As investors digest a surprise win by U.S. President-elect Donald Trump, credit rating agency Fitch cautioned in a note on Wednesday that Trump's economic and fiscal agenda could be a negative for the country's sovereign creditworthiness if his plan is fully enacted.
"Trump's key economic policy proposals include tax cuts, renegotiation of trade agreements, less openness to immigration, business deregulation, and higher infrastructure spending," Fitch wrote.
"The fiscal impact of the Trump plan would be negative for US sovereign creditworthiness over the medium term, as tax cuts alone cannot generate enough growth to make up for the loss in revenue," analysts added.
If Trump is able to push his tax cuts through in full, the ratio of government debt to gross domestic product would jump dramatically.
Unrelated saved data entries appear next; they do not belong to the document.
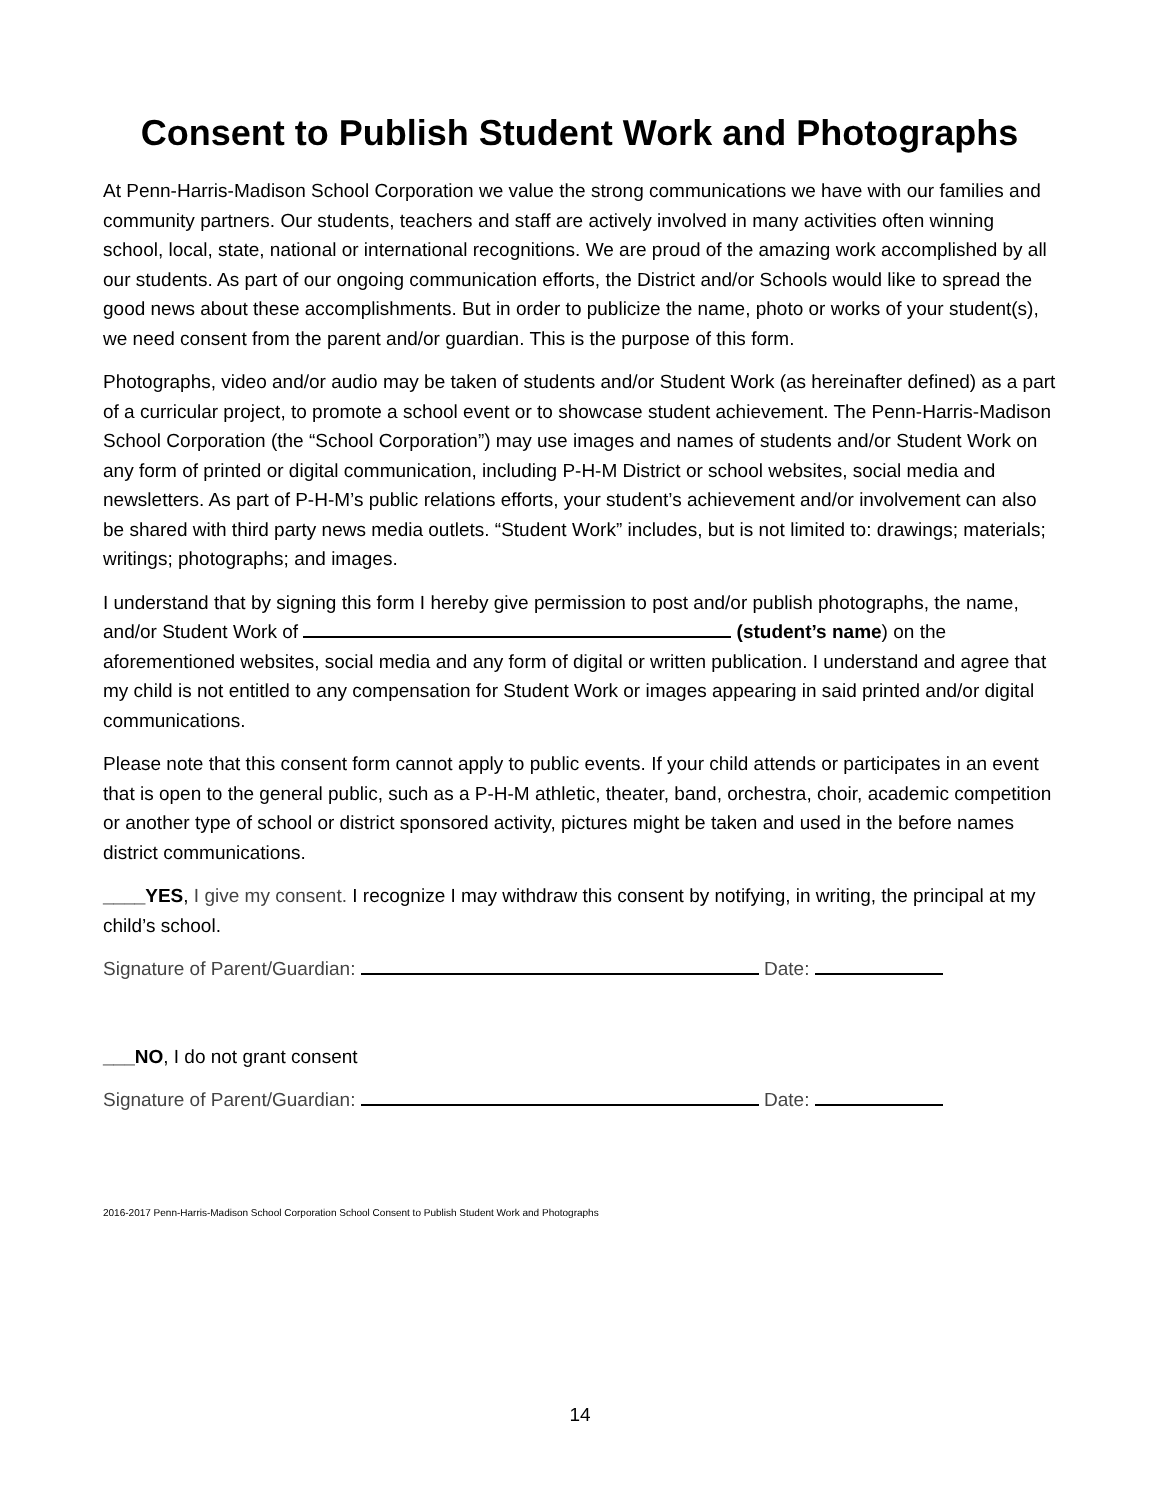Consent to Publish Student Work and Photographs
At Penn-Harris-Madison School Corporation we value the strong communications we have with our families and community partners. Our students, teachers and staff are actively involved in many activities often winning school, local, state, national or international recognitions. We are proud of the amazing work accomplished by all our students. As part of our ongoing communication efforts, the District and/or Schools would like to spread the good news about these accomplishments. But in order to publicize the name, photo or works of your student(s), we need consent from the parent and/or guardian. This is the purpose of this form.
Photographs, video and/or audio may be taken of students and/or Student Work (as hereinafter defined) as a part of a curricular project, to promote a school event or to showcase student achievement. The Penn-Harris-Madison School Corporation (the “School Corporation”) may use images and names of students and/or Student Work on any form of printed or digital communication, including P-H-M District or school websites, social media and newsletters. As part of P-H-M’s public relations efforts, your student’s achievement and/or involvement can also be shared with third party news media outlets. “Student Work” includes, but is not limited to: drawings; materials; writings; photographs; and images.
I understand that by signing this form I hereby give permission to post and/or publish photographs, the name, and/or Student Work of (student’s name) on the aforementioned websites, social media and any form of digital or written publication. I understand and agree that my child is not entitled to any compensation for Student Work or images appearing in said printed and/or digital communications.
Please note that this consent form cannot apply to public events. If your child attends or participates in an event that is open to the general public, such as a P-H-M athletic, theater, band, orchestra, choir, academic competition or another type of school or district sponsored activity, pictures might be taken and used in the before names district communications.
____YES, I give my consent. I recognize I may withdraw this consent by notifying, in writing, the principal at my child’s school.
Signature of Parent/Guardian: Date:
___NO, I do not grant consent
Signature of Parent/Guardian: Date:
2016-2017 Penn-Harris-Madison School Corporation School Consent to Publish Student Work and Photographs
14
Additionally, borrowing costs could rise if the U.S.' fiscal deficit increases rapidly.
Still, Fitch notes the degree to which Trump is able to carry out this agenda will hinge on how effective the Democrats in the Senate are able to filibuster his measures and to what degree the president-elect and the Republican majorities in the House and the Senate cooperate.
While tax cuts would boost disposable income and thus could increase growth in the short term, potential negative factors could offset some of this, such as adverse trade effects and uncertainty weighing on private investment or a drop in stocks.
Higher disposable income would likely lead to more inflation, while a shift toward protectionism, which Trump has advocated through his criticism of America's trade policies, "would have significant adverse implications for US investment and growth and push up prices, particularly in the event of foreign counter measures or 'currency wars.'"
Fitch does not think Trump's win has any near-term consequences for the country's triple-A rating, adding it is "underpinned by unparalleled financing flexibility and a large, rich and diverse economy."